Je crois que c’était une excellente recréation. C’est toujours « fun » de jouer un morceau de Bo Diddley. C’est un peu comme « Back Door Man »; l’héritage blues a toujours eu une survivance chez nous. On peut y trouver aussi du jazz et même de la musique classique.

Et aussi cette reprise de « Alabama Song »…

Tout à fait. Je crois que la thématique « cabaret » à la Brecht convenait fort bien à Jim.

Même si Jim était « en charge » des textes, de quoi est venu le nom des Doors avec sa référence à Huxley ?

C’est lui qui a décidé que nous devions nous appeler ainsi. Nous partagions tous pourtant cette mystique qui entourait ce que Venice Beach représentait à l’époque. C’était une scène underground et bohème dont l’origine remontait aux Beatniks. La plupart d’entre nous étions des « acid heads », bercés par la culture psychédélique. Nous étions impliqués dans tout ce qu’elle véhiculait, le « peace and love », le fait d’élargir notre perception des choses, réaliser que tout est issu d’une puissance divine. Que je suis Dieu autant que vous l’êtes et qu’Il n’est pas quelque part dans le ciel. Chaque chose est la manifestation d’une énergie et, de ce point de vue-là, nous étions des mystiques. Nous n’étions pas nécessairement religieux dans la mesure où nous accordions autant d’importance à l’Inconscient Collectif de Jung. Notre musique n’était pas une tentative de nous y greffer, elle nous permettait juste, instinctivement, d’y parvenir, de réaliser que le monde était un lieu où l’intellect régnait. Nos autres références étaient le cinéma, la Nouvelle Vague française, et au milieu de tout cela nous prenions du LSD!

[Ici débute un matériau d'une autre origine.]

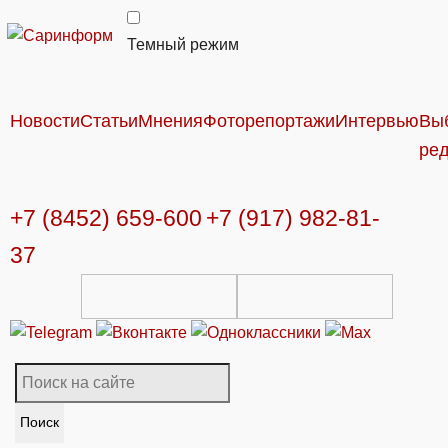
Темный режим
Новости
Статьи
Мнения
Фоторепортажи
Интервью
Вы
ре
+7 (8452) 659-600
+7 (917) 982-81-
37
Поиск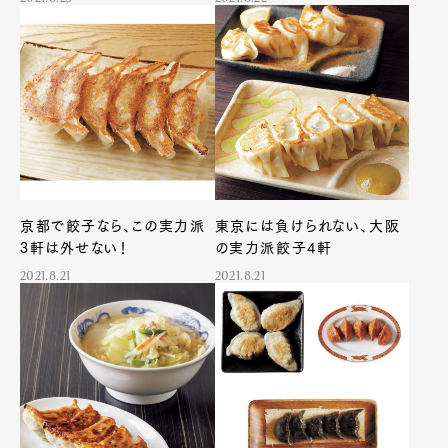
京都で餃子なら、この実力派
東京には負けられない、大阪
3軒は外せない！
の実力派餃子4軒
2021.8.21
2021.8.21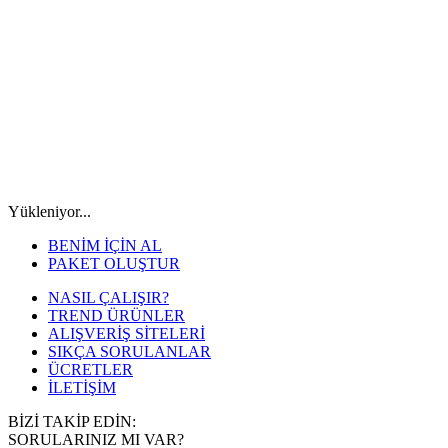
Yükleniyor...
BENİM İÇİN AL
PAKET OLUŞTUR
NASIL ÇALIŞIR?
TREND ÜRÜNLER
ALIŞVERİŞ SİTELERİ
SIKÇA SORULANLAR
ÜCRETLER
İLETİŞİM
BİZİ TAKİP EDİN:
SORULARINIZ MI VAR?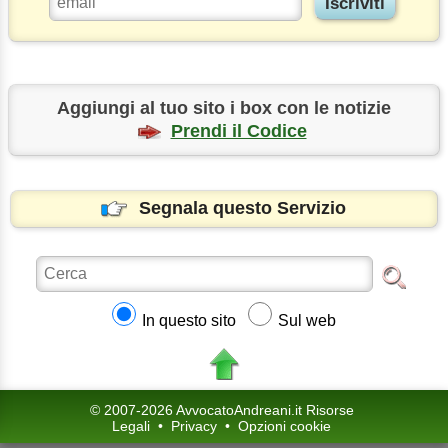
Aggiungi al tuo sito i box con le notizie
Prendi il Codice
Segnala questo Servizio
In questo sito
Sul web
© 2007-2026 AvvocatoAndreani.it Risorse
Legali
•
Privacy
•
Opzioni cookie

Disons que votre approche n’était pas dissemblable de celle des Romantiques français. (Rires)

Rimbaud dont Jim était un grand fan, et bien d’autres…

Et puis, après l’interlude blues de Roadhouse Blues, vous sembliez opter pour une autre direction avec L.A. Woman…

Après L.A. Woman, Jim est parti pour Paris et nous avons attendu son retour. Ça a été une période assez étrange car nous réalisions que nous nous étions ouverts à d’autres choses, musicalement…

Vous êtes-vous, parfois, demandé comment auraient sonné les Doors si Jim n’était pas mort ?

Très souvent oui? Et je suis toujours arrivé à la même réponse ; nous aurions sonné comme une extension de « Riders On The Storm ». C’est vers cela que nous nous dirigions.